— SELECTED EXCERPT —
● ● ● ●
The Right Brothers are two guitar-slinging brothers from Nashville plus a drummer, who’ve combined engaging pop-punk riffs with lyrics straight out of American Spectator. Their current single is “Bush Was Right“, an upbeat song which crows the successes of the Bush administration and has an amusing repeated chord sequence which sounds rather like a guitar saying “nyah nyah nyah.” It’s a cleverly written and catchy song, if a bit derivative of Billy Joel’s “We Didn’t Start the Fire” and Bowling for Soup’s “Ohio”. But for the content it’s the kind of song which could actually get airplay. They’ve even got a pretty well produced video for the song, though I don’t think you can expect to see it on Fuse any time soon. The song has also been picked up to be used in a TV ad to run on Fox News by RightMarch – coals to Newcastle, perhaps.

Another recent release, which I think is actually a better and more original song is “What About the Issues?”, a response to the hatemail they’ve been getting about their music. It’s available on their website as a free download. No video for it, but it pretty much speaks for itself.

They actually have videos for a half-dozen songs, plus a total of more than 20 songs in release. They hit on virtually every topic of current politics, with titles like “Tolerate This”, “Trickle Down”, “The Illegals”, “I Want to Live” and “This Ain’t Your Daddy’s Party”. They’ve got songs about immigration (several, in fact), the Iraq War, abortion, racial profiling and tax cuts. Some of the songs have more of a country or folk feel to them, but the guitar work is universally good and the vocals are clear and easy to understand, if not always brilliantly originally written.
● ● ● ●
— DATASET —

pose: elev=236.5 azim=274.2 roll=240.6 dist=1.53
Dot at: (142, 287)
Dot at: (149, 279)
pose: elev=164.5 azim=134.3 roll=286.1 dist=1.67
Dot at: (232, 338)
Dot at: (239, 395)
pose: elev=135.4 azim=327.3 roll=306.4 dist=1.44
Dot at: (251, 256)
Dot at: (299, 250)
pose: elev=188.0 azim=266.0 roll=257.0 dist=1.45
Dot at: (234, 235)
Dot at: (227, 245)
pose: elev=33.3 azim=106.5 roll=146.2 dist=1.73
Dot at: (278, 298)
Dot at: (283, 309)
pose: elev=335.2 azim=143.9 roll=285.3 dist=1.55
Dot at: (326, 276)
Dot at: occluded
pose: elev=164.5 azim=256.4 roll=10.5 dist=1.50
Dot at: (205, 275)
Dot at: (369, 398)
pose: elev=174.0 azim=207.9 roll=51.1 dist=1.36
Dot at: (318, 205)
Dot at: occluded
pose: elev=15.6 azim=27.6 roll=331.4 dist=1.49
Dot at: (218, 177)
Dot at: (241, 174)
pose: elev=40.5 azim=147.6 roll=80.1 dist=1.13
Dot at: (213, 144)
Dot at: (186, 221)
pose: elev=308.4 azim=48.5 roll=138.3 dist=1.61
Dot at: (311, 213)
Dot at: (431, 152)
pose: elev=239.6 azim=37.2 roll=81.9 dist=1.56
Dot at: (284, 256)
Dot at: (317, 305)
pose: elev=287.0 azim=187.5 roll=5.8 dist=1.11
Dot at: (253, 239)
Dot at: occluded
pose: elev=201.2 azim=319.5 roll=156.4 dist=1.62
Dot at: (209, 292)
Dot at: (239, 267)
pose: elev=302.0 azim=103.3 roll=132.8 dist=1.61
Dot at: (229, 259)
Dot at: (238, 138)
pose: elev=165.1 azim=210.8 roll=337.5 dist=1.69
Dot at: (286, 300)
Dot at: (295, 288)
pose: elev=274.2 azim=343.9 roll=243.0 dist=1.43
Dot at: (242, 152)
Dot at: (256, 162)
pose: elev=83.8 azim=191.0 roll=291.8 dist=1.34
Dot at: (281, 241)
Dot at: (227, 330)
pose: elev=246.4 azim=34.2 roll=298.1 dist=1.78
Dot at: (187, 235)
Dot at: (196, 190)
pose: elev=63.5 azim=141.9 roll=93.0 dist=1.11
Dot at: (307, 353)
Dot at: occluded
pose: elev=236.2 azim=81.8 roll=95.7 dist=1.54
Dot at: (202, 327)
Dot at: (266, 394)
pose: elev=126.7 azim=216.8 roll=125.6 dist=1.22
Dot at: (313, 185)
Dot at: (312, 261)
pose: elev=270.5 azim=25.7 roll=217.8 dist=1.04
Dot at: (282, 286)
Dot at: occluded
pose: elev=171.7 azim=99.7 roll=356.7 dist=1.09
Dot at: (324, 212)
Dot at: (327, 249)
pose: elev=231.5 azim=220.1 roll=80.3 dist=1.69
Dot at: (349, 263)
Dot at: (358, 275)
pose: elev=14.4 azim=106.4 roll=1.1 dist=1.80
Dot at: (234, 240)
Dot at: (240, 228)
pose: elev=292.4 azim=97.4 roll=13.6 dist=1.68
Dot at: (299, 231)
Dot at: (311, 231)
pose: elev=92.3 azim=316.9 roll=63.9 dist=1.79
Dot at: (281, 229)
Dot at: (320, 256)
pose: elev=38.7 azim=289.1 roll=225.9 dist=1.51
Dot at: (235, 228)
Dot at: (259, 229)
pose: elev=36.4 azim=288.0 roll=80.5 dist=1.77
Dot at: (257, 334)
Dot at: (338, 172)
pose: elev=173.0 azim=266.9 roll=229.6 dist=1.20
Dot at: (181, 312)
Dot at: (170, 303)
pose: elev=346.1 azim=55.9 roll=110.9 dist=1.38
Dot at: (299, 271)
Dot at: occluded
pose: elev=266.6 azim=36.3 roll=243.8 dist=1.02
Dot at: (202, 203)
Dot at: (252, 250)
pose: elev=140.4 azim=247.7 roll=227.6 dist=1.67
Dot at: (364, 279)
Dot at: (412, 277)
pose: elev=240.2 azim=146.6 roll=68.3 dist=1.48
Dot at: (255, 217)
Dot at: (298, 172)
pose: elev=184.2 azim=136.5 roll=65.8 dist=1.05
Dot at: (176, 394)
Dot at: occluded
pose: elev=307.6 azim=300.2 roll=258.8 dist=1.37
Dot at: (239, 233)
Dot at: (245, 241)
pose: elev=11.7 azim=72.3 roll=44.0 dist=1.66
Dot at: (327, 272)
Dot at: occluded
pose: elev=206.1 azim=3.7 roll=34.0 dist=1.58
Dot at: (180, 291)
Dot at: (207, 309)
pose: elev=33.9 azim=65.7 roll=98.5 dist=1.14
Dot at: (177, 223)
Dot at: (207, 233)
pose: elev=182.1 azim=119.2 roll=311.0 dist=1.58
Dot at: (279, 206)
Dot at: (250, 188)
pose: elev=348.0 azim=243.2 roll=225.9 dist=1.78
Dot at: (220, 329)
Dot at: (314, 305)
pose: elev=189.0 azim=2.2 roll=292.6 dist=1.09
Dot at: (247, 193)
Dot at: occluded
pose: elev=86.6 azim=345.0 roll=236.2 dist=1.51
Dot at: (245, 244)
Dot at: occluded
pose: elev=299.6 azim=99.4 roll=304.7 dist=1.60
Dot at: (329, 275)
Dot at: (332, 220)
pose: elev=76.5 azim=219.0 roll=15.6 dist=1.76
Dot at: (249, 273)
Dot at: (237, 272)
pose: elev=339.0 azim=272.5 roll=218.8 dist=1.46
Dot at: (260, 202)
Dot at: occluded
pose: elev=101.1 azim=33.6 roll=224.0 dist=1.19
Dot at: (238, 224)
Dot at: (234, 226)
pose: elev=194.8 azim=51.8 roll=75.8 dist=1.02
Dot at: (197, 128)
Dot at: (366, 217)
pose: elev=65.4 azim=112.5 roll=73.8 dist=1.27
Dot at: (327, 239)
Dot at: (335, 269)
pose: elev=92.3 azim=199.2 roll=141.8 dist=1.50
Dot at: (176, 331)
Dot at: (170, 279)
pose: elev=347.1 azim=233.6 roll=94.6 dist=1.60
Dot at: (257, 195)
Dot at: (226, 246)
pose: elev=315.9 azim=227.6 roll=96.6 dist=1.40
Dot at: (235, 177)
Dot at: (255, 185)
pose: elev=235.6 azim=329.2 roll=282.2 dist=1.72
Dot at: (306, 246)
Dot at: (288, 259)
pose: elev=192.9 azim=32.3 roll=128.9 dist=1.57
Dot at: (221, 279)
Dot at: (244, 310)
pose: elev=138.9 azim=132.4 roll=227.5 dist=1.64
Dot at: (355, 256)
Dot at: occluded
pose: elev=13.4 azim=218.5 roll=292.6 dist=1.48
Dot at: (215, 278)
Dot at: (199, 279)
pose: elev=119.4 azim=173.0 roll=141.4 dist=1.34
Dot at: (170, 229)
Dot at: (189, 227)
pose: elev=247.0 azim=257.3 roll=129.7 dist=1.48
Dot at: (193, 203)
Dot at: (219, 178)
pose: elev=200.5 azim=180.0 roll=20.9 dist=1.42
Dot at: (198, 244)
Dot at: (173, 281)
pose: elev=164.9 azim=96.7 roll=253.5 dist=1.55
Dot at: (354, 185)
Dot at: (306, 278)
● ● ● ●
— SET EXERCISE —
In the piece on The Right Brothers, which organization picked up "Bush Was Right" for a TV ad to run on Fox News?

— RESULT OF THIS TASK —
RightMarch